Pros and Cons of Content-Aware Recommendation System
The biggest pros of content-aware recommendation system is that its ability to provide additional context for the recommendation algorithm. This provides additional refinements to the recommendation result, which then improves the quality of the recommendation and the user experience as well.
On the flip side, since context-aware recommendation system is built on top of collaborative filtering algorithm, then it shares the same cons as collaborative filtering such as data sparsity problem, computational performance for very big users and items, as well as cold start for new users or new items.
How do We Know that the Recommendation is Good?
To measure how good our recommender system is at generating recommendation to the users, we need to define certain metrics. But the question is, what are the metrics that we can use to quantify the quality of recommendation? This section will cover two common ways to measure how good is the recommendation generated by our recommender system.
Mean Reciprocal Rank
The first measurement is using mean reciprocal rank (MRR). The key idea behind MRR is that it measures how far down the list does a user need to scroll the recommendation before he/she finds the item that they like. The best value is 1, which means that the user find the most useful item for them in the first rank of the generated recommendation list. It’s like when you search something in Google with a keyword, and you find the page that you’re looking for straight in the first rank of Google search. The more the users need to go further down the list of recommendation, the lower the MRR value and hence, the worse the recommendation quality.

For each user u:
- Generate a list of recommendations.
- Find rank k_u of the relevant recommendations (i.e the recommendation that the user likes). For example, if the user likes the third item in the recommendation list, then k_u is 3.
- Compute reciprocal rank 1/k_u
Sum over the reciprocal rank of all users and divide the result by the total number of users.
Mean Average Precision
The second measurement is mean average precision (MAP). The key idea behind MAP is that it measures what fraction of n generated recommendations are useful for the user. For example, the recommender system gives you five movie recommendations. Out of these five, it turns out that you only like three of them. The average precision then can be computed as the illustration below.


For each user u:
- Compute precision list through relevant recommendations.

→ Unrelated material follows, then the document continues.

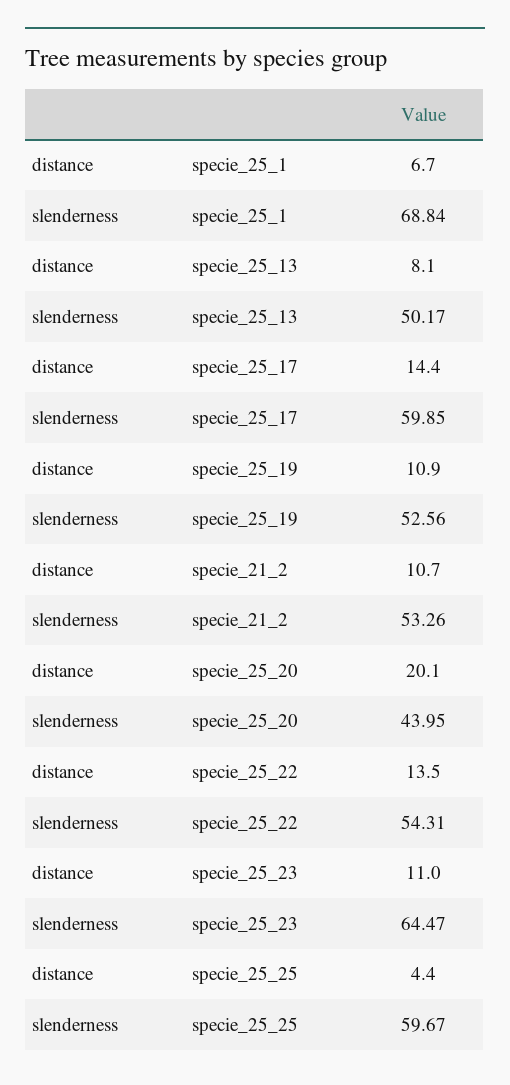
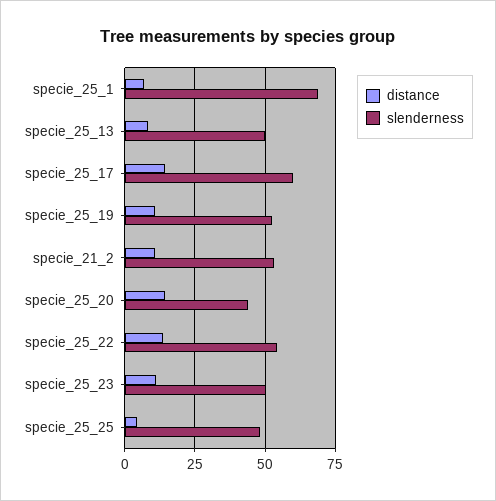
distance, specie_25_20: 20.1 -> 15
slenderness, specie_25_23: 64.47 -> 50
slenderness, specie_25_25: 59.67 -> 47.5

- Average the sub-list precision.
Sum over the average precision of all users and divide the result by the total number of users. The maximum value for MAP is 1, which means that the user likes all of the recommendations generated by recommender system.
Takeaways
Now you know already the overview of recommendation system: how they differ with each other, how they work, what are their pros and cos, as well as some of the metrics to measure the quality of the recommendation system.

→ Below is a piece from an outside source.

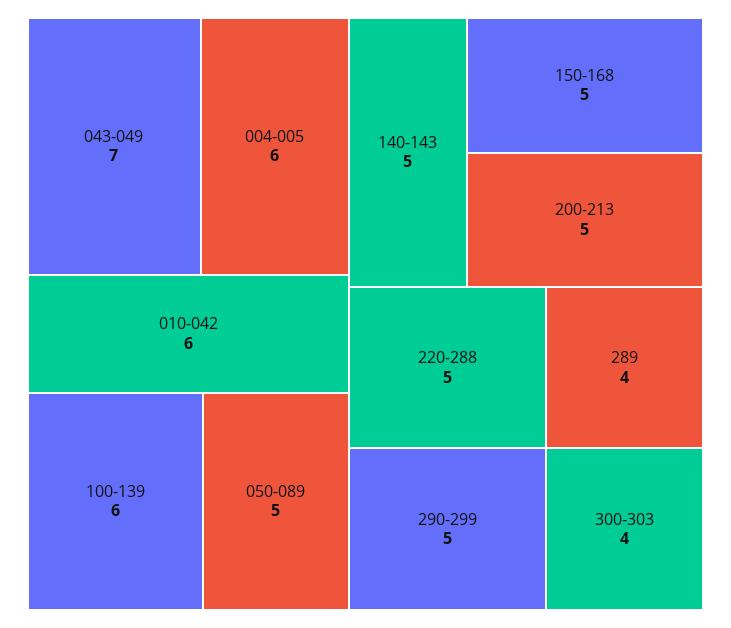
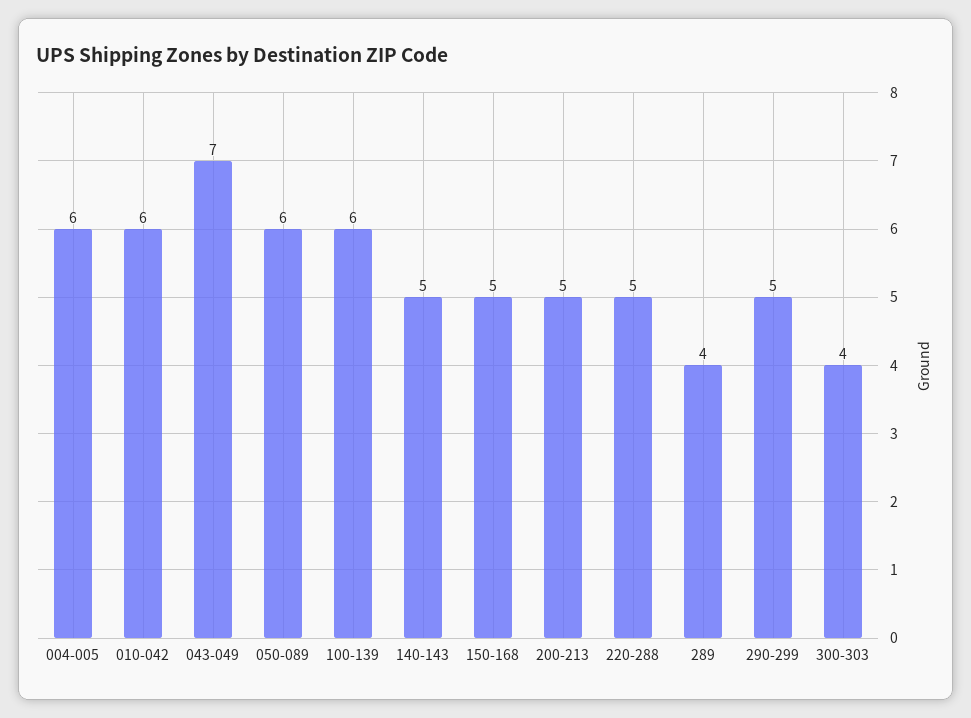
050-089: 5 -> 6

Here are some takeaways from this article:
- In content-based recommendation system, no user data interaction is needed. The recommendation is made based only on your past activity or history. This gives you a recommendation with high specificity and very low serendipity.

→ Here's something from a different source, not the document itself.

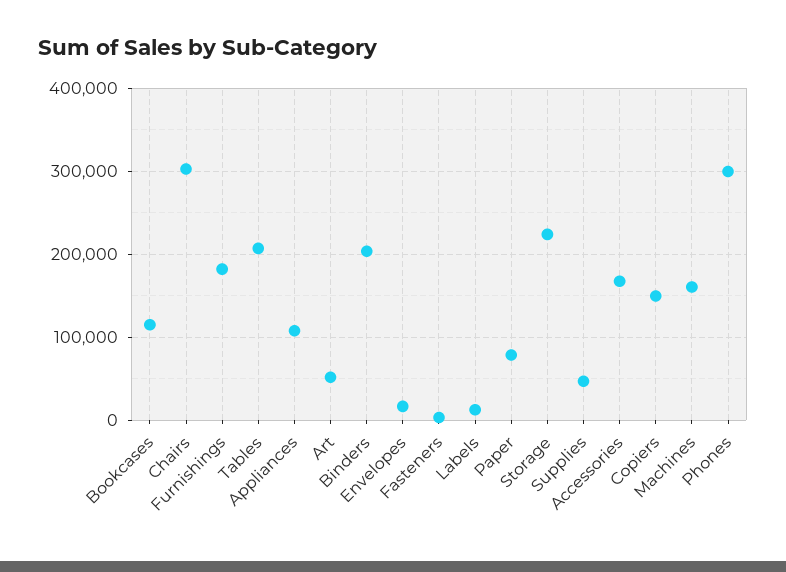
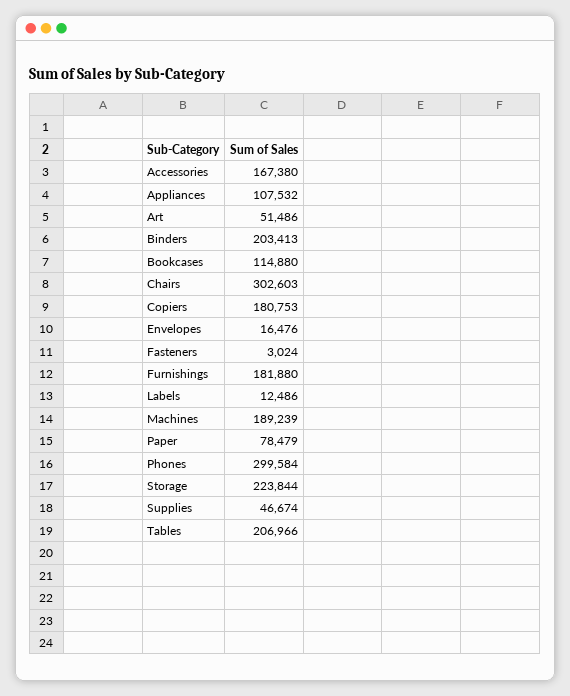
Copiers: 150000 -> 180753
Machines: 160000 -> 189239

- In collaborative filtering recommendation system, the user data interaction does exist, which allows you to get item recommendations that are outside your zone, i.e higher level of serendipity.
- Collaborative filtering can be classified into two categories: user to user and item to item. Both of categories have their own advantages and disadvantages, so whether you should apply user to user or item to item totally depends on the project and situation.
- Content-aware filtering is a recommendation system built on top of collaborative filtering which provides contextual and more precised recommendation to the users.
- Mean Reciprocal Rank and Mean Average Precision are the common metrics to measure the quality and the usefulness of the recommendations generated by recommender system in the perspective of users.